Start of Provided information

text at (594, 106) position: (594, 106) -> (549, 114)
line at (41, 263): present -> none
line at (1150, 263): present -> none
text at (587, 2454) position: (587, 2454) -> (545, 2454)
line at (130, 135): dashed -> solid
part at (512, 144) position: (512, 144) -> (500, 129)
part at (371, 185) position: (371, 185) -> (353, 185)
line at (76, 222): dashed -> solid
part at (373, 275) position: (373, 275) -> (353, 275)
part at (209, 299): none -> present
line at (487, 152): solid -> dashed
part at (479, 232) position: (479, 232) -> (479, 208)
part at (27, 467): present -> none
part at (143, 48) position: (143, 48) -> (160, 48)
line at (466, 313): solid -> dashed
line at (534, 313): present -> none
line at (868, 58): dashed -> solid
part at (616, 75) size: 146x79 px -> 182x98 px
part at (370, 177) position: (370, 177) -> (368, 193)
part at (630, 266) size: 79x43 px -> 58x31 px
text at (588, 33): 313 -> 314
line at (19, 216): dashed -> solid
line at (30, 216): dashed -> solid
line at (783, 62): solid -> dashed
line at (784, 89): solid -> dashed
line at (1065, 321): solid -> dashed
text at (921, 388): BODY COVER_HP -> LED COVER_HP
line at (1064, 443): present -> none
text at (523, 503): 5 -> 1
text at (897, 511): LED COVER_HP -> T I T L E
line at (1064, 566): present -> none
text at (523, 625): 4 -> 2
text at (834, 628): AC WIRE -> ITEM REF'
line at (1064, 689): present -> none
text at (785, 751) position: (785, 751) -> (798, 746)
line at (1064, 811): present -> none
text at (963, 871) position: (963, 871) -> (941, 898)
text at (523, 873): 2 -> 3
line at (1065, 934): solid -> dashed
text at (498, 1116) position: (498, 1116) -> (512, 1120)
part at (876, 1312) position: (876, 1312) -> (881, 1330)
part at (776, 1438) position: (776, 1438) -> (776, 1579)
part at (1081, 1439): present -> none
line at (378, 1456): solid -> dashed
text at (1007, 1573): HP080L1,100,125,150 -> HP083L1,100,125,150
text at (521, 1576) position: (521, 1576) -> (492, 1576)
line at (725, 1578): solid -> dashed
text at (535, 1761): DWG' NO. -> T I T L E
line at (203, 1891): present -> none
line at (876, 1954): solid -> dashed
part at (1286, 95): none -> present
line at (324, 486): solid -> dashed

End of Provided information

_What you have to do_. Render all of the entries above as a JSON list of strings, with one string per line and blank lines left out.

_Result_.
[
  "text at (594, 106) position: (594, 106) -> (549, 114)",
  "line at (41, 263): present -> none",
  "line at (1150, 263): present -> none",
  "text at (587, 2454) position: (587, 2454) -> (545, 2454)",
  "line at (130, 135): dashed -> solid",
  "part at (512, 144) position: (512, 144) -> (500, 129)",
  "part at (371, 185) position: (371, 185) -> (353, 185)",
  "line at (76, 222): dashed -> solid",
  "part at (373, 275) position: (373, 275) -> (353, 275)",
  "part at (209, 299): none -> present",
  "line at (487, 152): solid -> dashed",
  "part at (479, 232) position: (479, 232) -> (479, 208)",
  "part at (27, 467): present -> none",
  "part at (143, 48) position: (143, 48) -> (160, 48)",
  "line at (466, 313): solid -> dashed",
  "line at (534, 313): present -> none",
  "line at (868, 58): dashed -> solid",
  "part at (616, 75) size: 146x79 px -> 182x98 px",
  "part at (370, 177) position: (370, 177) -> (368, 193)",
  "part at (630, 266) size: 79x43 px -> 58x31 px",
  "text at (588, 33): 313 -> 314",
  "line at (19, 216): dashed -> solid",
  "line at (30, 216): dashed -> solid",
  "line at (783, 62): solid -> dashed",
  "line at (784, 89): solid -> dashed",
  "line at (1065, 321): solid -> dashed",
  "text at (921, 388): BODY COVER_HP -> LED COVER_HP",
  "line at (1064, 443): present -> none",
  "text at (523, 503): 5 -> 1",
  "text at (897, 511): LED COVER_HP -> T I T L E",
  "line at (1064, 566): present -> none",
  "text at (523, 625): 4 -> 2",
  "text at (834, 628): AC WIRE -> ITEM REF'",
  "line at (1064, 689): present -> none",
  "text at (785, 751) position: (785, 751) -> (798, 746)",
  "line at (1064, 811): present -> none",
  "text at (963, 871) position: (963, 871) -> (941, 898)",
  "text at (523, 873): 2 -> 3",
  "line at (1065, 934): solid -> dashed",
  "text at (498, 1116) position: (498, 1116) -> (512, 1120)",
  "part at (876, 1312) position: (876, 1312) -> (881, 1330)",
  "part at (776, 1438) position: (776, 1438) -> (776, 1579)",
  "part at (1081, 1439): present -> none",
  "line at (378, 1456): solid -> dashed",
  "text at (1007, 1573): HP080L1,100,125,150 -> HP083L1,100,125,150",
  "text at (521, 1576) position: (521, 1576) -> (492, 1576)",
  "line at (725, 1578): solid -> dashed",
  "text at (535, 1761): DWG' NO. -> T I T L E",
  "line at (203, 1891): present -> none",
  "line at (876, 1954): solid -> dashed",
  "part at (1286, 95): none -> present",
  "line at (324, 486): solid -> dashed"
]